Эти существа - дети ореойев. Ор, могущественный бог Солнца и Войны, был верховным божеством в части религий Океании. На острове Тафаки, где, по мне­нию исследователей, еще пятьсот лет назад, во времена правления династии Дау- селеров, зародилась религия ореойев, существовала многоступенчатая градация общества - около тридцати каст. Ореойи не входили ни в одну из них, они изна­чально находились вне деления. Стать ореойем было достаточно просто - нужно было публично произнести обет и отрубить себе мизинцы на руках. Ореойи не подчинялись правилам и запретам, распространявшимся на всё остальное обще­ство, и не относились к какому-либо из племен. Суть их жизни состояла в по­стоянных путешествиях и празднествах, на которых восславлялся бог Ор. Они переплывали на кайаках с острова на остров и творили то, что считали желаемым и нужным. Естественно, порой они сталкивались с жестоким сопротивлением, поэтому были отличными воинами. Воинские занятия ореойи проводили с речев- ками, прославляющими Ора. Внутри организации существовало деление на семь ступеней - от вновь обращенного воина до Владыки. Каждую новую Луну один из пятидесяти воинов, определенный общим решением, должен был умереть, не­зависимо от того, были ли за ним какие-либо провинности. Право на «вечную» жизнь имел лишь Владыка. Одно из главных требований к ореойю - не иметь детей. Поэтому, вступая в связь, как правило - насильственную, с женщинами с различных островов, ореойи через год возвращались туда, где бесчинствовали, и уничтожали всех младенцев. Введение на островах христианства и смертной казни за убийство нарушило вековые традиции ореойев. Особенно жестоко пре­следовалось убийство новорожденных и младенцев. Нет, влияние Старого Света не было настолько сильным, чтобы ввести собственные законы. Но законодатели, ученики евро-американской цивилизации, запретили убивать «не детей» ореойев. Поскольку невольные матери, успев сродниться со своими младенцами и пытаясь их спасти, передавали их в другие семьи и хижины, у ореойев возникла проблема, ибо анализ генокода на островах неприменим по многим причинам, а также не­определенен, как и везде. Владыка, Хааканга Тиэрс, который здравствует и поны­не, нашел компромиссное решение, которое позволило не нарушить устав ореойев и отгородиться от евро-американского давления: он повелел младенцев, зачатых от воинов (или тех, кого воины посчитают таковыми), передавать в стаи живот­ных, тем самым давая им шанс на жизнь, но уничтожая в них gomo veritas.

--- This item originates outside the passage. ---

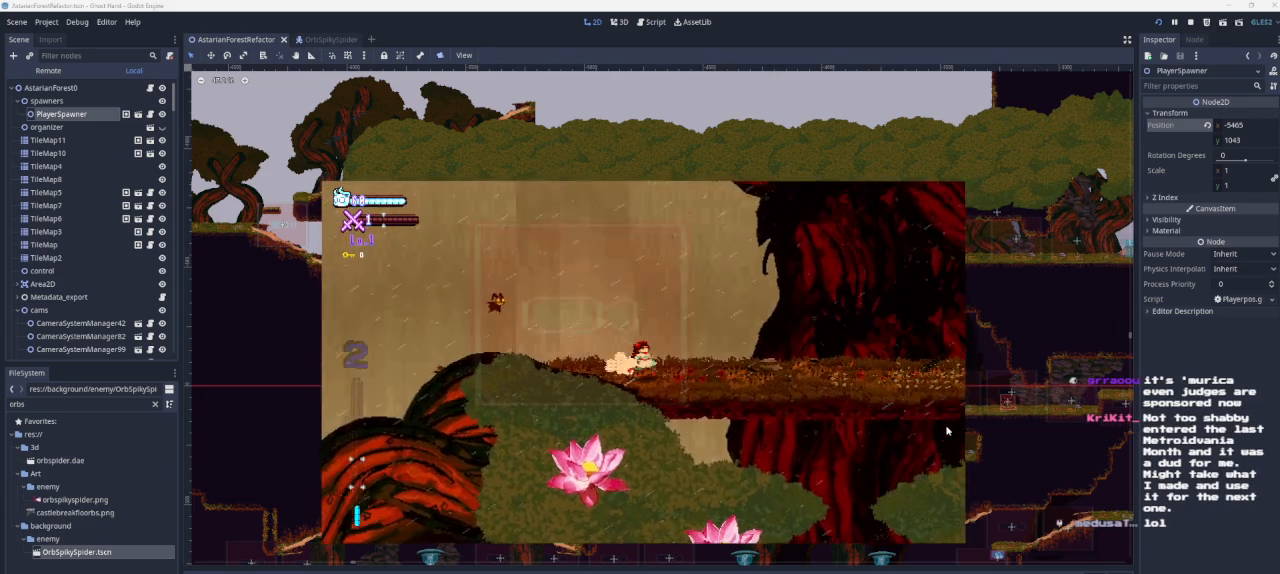
{"buttons": [], "left_stick": "right", "right_stick": "center", "events": [[33, "left_stick", "right"]]}
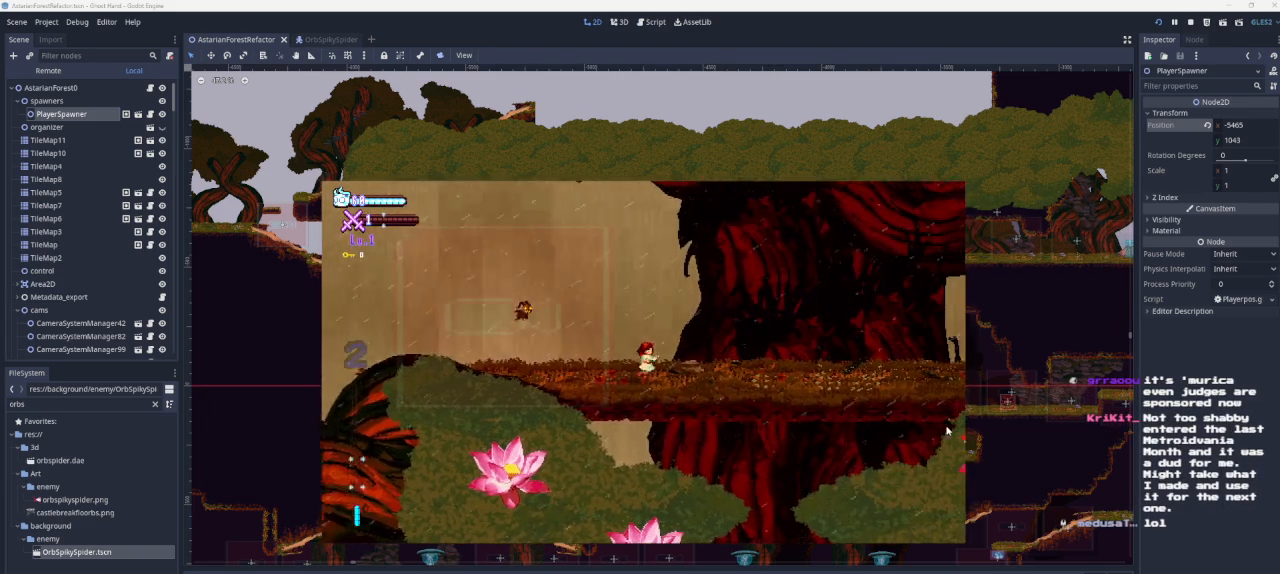
{"buttons": [], "left_stick": "right", "right_stick": "center", "events": []}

Человекоподобные существа, которые живут на ферме, не могут стать людьми, ибо первые годы жизни провели среди животных. И к тому же в роли неприспо­собленных уродов, так как анатомия их не соответствовала навыкам, которые, чтобы выжить, приходилось заимствовать у зверей-соплеменников. Несомненно это сильные особи, наделенные интеллектом более высоким, чем те, кто их вос­питал. Иные не выживают. Должен заметить, что даже полугодовое пребывание младенца среди дикой природы приводит к необратимости его развития. Всё дело в том, что человек воспитывает своих детей в комфорте, поэтому развитие мозга в этом случае происходит плавно и длится долго. В дикой природе таких условий нет, а для того чтобы выжить, более важна склонность к подражанию, чем полное использование потенциала интеллекта.

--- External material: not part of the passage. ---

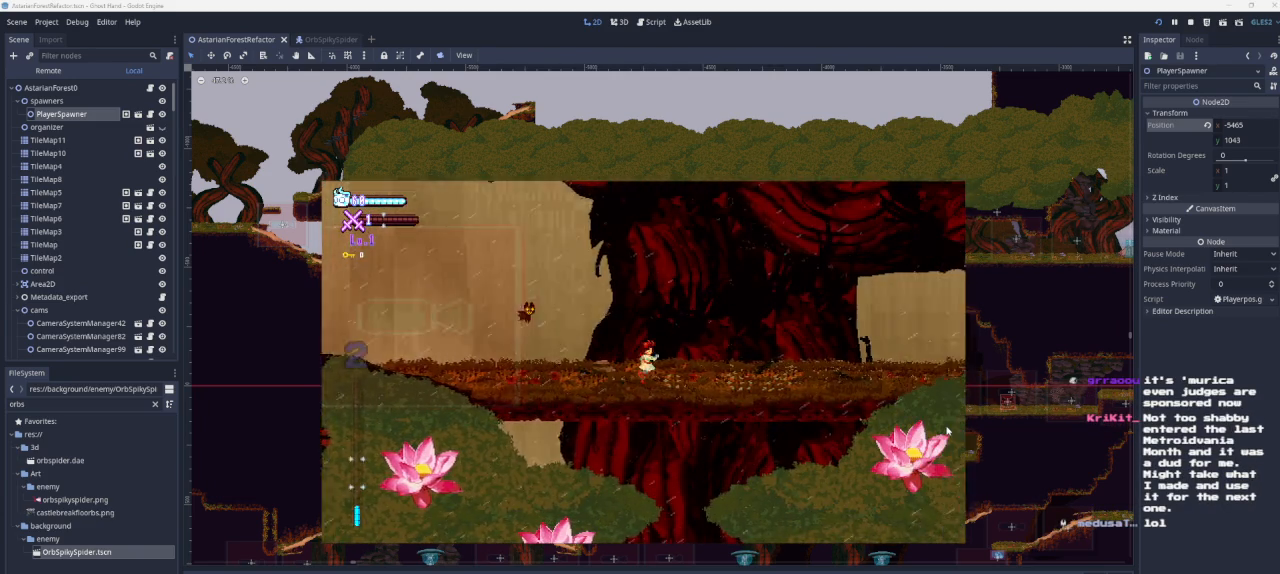
{"buttons": [], "left_stick": "right", "right_stick": "center", "events": []}
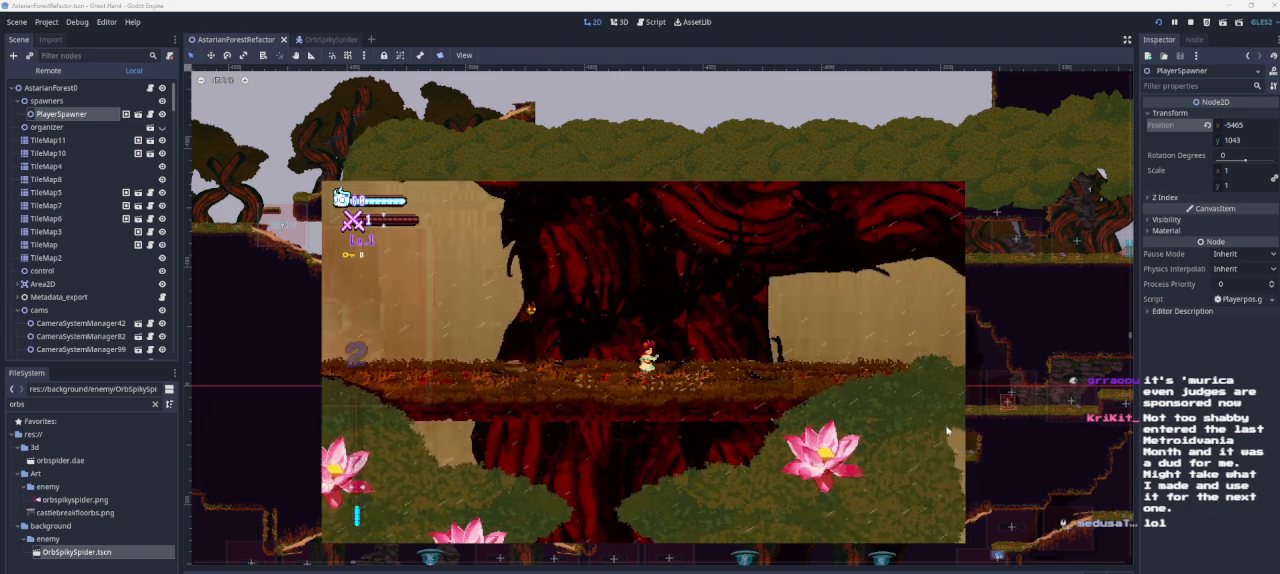
{"buttons": [], "left_stick": "center", "right_stick": "center", "events": [[233, "left_stick", "center"]]}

Остров, на который чаще всего выбрасывают детей ореойи, называется Сатау Нихага, что в переводе означает что-то вроде «Вечного Проклятья». Сюда, на мой остров, оронао (детей ореойев) привозят представители племени таува нахау, которых применительно к западной терминологии я бы назвал прагматичными атеистами. Вам, европейцам, странно будет услышать, но иногда таува нахау пытаются подсунуть мне собственных детей, у которых есть определенные от­клонения в развитии. А иногда - абсолютно нормальных детей, содержание и воспитание которых они в силу разных причин считают обременительным. Есте­ственно, меня не интересуют нормальные дети - общего материала по развитию мозга достаточно. Но и обратно к себе, насколько я понимаю, таува нахау их не довозят. Возможно, убивают, сбрасывают в море или оставляют на Сатау Нихага, чтобы они погибали или дичали вместе с детьми ореойев.

Все это я рассказываю вам не для того, чтобы запугать, а пытаюсь сделать подвижнее ваше представление о человеческой морали. Также хочу, чтобы вы понимали, что местные традиции и обычаи являются лишь особенностью, одной из модификаций человеческого развития. И, в конечном итоге, только отсутствие в Океании металлов поставило ее в аутсайдеры на последнем этапе гонки цивили­заций. Согласитесь, трудно представить качественный автомобиль из тростника, холодильник из соломы и в особенности пулемет из дерева. А это, в свою очередь, объясняется теорией вероятности: основная масса металлов Океании, естествен­но, в океане, площадь которого составляет девяносто восемь процентов. А что останется, если отбросить Новую Гвинею и Новую Зеландию? Последняя, кстати, сопротивлялась владычеству английской короны около тридцати лет.

- Вспоминается анекдот о том, что графа Дракулу взрастила стая комаров. - жарко дохнул в ухо Жеребцов.

- Комары не кусаются, Валера! Комары - просто мошкара. Комарихи - другое дело.

- Значит, и тут имеет место быть некая половая дискриминация.

Грозное «Швайген зи!» Шонера прекратило необязательную, по крайней мере для меня, дискуссию, а доктор продолжил:

- Вас, видимо, одолевают вопросы: и куда же это забросила нас судьба? Как, если понадобится, отсюда можно выбраться? Возможно, вы даже обсуждали меж­ду собой некие экстремальные способы исправления ситуации, если она не устро­ит. Допускаю, что некоторые выводы сделаны практически правильно. Признаю правомерность ваших настроений и приношу извинения за то, что задержался с объяснениями. Уверяю, что все это я делал с целью предварительной подготовки к восприятию ситуации на острове.

Сразу хочу сообщить, что связь с внешним миром для вас практически невоз­можна: мой остров не указан ни на одной из карт мира и не является территорией ни одного из государств. Возможно, он фигурирует где-нибудь в секретных кар­тах Пентагона и военного ведомства Японии как потенциальный военный объект под каким-нибудь кодовым номером. Но, пока нет полномасштабной мировой войны, он никому не нужен.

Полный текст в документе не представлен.